Two men caught transporting €3.3m worth of heroin have succeeded in having their 10-year sentences reduced by two years on appeal.
The Court of Criminal appeal today determined that Judge Katherine Delahunt had erred in principle by imposing 10-year sentences on John Paul Cawley (aged 31) and his co-accused Greg O’Brien (aged 21) at Dublin Circuit Criminal Court in May 2010.
Cawley of Lugdoon, Doocastle, Ballymoate, Sligo, and O’Brien of Dolphins Road, Drimnagh, had pleaded guilty to possessing heroin with a combined value of €3.27m at Boomer’s car park, Woodford Walk, Clondalkin in Dublin on January 23, 2009.
Another man, Andrew Meeson (aged 41), of The Hawthorns, Carraroe, Sligo, also received a 10-year prison term after pleading guilty to his role in the affair.
Presiding judge Mr Justice Donal O’Donnell, sitting with Mr Justice Declan Budd and Ms Justice Elizabeth Dunne, said the court found that a “legitimate distinction” could be drawn between the two applicants and their co-accused Andrew Meeson and that the sentencing judge had erred by treating all three men “in exactly the same way”.
He said that, while the court did not it consider it “essential” for a sentencing judge to set-out in “slavish detail” a reasoning process for imposing a particular sentence, the court would have found it helpful if Judge Delahunt had elaborated more on her sentence calculation method in this case.
Mt Justice O’Donnell said the court had regard to the fact the both applicants had no previous convictions and that both had proffered an early plea of guilty.
He said that, after having the opportunity to consider the case “afresh”, the appeal court would suspend the last two years of the 10-year sentences imposed on each of the applicants.
The sentencing court heard evidence that O’Brien and Cawley were arrested after a garda operation targeting drug-dealing in Ballyfermot.
Detectives saw the driver of a Fiat Punto, identified as Greg O’Brien, enter a car-park in Ballyfermot, and liaise with a Nissan Almera driven by John Paul Cawley before returning to his own car.

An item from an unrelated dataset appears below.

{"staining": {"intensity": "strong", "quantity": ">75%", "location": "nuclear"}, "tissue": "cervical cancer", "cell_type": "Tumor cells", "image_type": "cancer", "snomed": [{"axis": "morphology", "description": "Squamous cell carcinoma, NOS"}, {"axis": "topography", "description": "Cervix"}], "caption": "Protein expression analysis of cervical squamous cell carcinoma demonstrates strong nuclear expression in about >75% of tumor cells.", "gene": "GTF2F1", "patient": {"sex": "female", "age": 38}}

Gardaí followed the two cars to Boomer’s car park where they searched and located a sports holdall containing 14 half kilo bags of heroin valued at €1.3m in the front passenger seat foot-well of the Punto.
Gardaí also uncovered a suitcase containing 20 half kilo bags of heroin valued at €1.9m in the Almera which Cawley was driving and Andrew Meeson was a passenger.
Ms Una Ni Raifeartaigh SC, for O’Brien, told the court that Judge Delahunt paid undue attention to the value of the drugs seized in the case and had placed very little emphasis on O’Brien’s unique personal circumstances or his culpability in terms of his knowledge of how much the drugs were worth.
She said that O’Brien was just 20 years old at the time of the offence and had no previous convictions, while there was evidence he was addicted to cocaine at the time and had agreed to transport the drugs in lieu of a small drugs debt.
Ms Ni Rafeartaigh said that gardaí accepted that O’Brien was not “on the radar” and that it was possible he had no knowledge of what he was collecting or how much it was worth.
Ms Caroline Biggs SC, for Cawley, told the court that Judge Delahunt had failed to remunerate “specific and exceptional circumstances” in Cawley’s case when imposing a 10-year sentence.
She said that Cawley had come before the court with a good work history, had displayed remorse for his actions and was someone whom gardaí classed as having “a degree of immaturity”.